Published by Mercola, today, at https://articles.mercola.com/sites/articles/archive/2021/07/12/moderna-vaccine-experiment.aspx —this may have a paywall, so here is Mercola's summary of the article:

STORY AT-A-GLANCE
• In an audio recording, a Moderna representative admits that everyone who gets a COVID injection is a participant in the trial. He also admits long-term protective efficacy against COVID-19 is unknown

• Animal research shows the SARS-CoV-2 spike protein subunit directly damages the heart and causes myocarditis by triggering an exaggerated immune response — a cytokine storm — in the heart cells

• The S1 subunit of the SARS-CoV-2 spike protein activates NF-kB, a protein that controls not only the transcription of DNA but also cellular survival and cytokine production

• This disease process does not involve the ACE2 receptor but rather the toll-like receptor 4 (TLR4), which is responsible for the detection of pathogens and the initiation of innate immune responses

• A new and strange pattern is emerging: Many who suffer serious side effects from the COVID shots have normal lab workups, which makes diagnosing and treatment difficult


And what does MyMD-1 do? and what did its predecessor molecule, anatabine-citrate, do? Both molecules moderate activity of NF-kB.
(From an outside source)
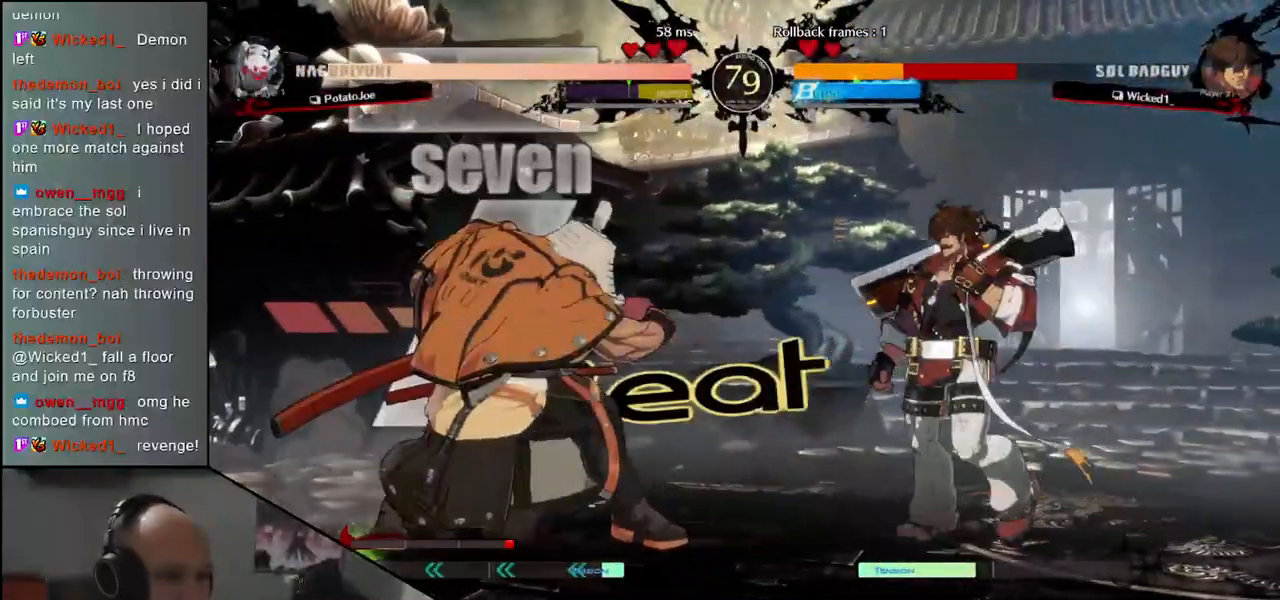
{"buttons": [], "left_stick": "left", "events": [[100, "L2", "down"], [117, "left_stick", "up-right"], [183, "L2", "up"], [200, "left_stick", "center"], [433, "left_stick", "left"]]}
Overactive NF-kB appears as a damaging agent in almost every disease process.

Now we see a possible therapeutic connection between MYMD-1 and NF-kB in moderating adverse reactions to the mRNA vaccines, specifically the harm being done by the unexpected escape and wide dispersion of spike protein as the vaccines force its production.

Isn't this support for what knuts4oe just said?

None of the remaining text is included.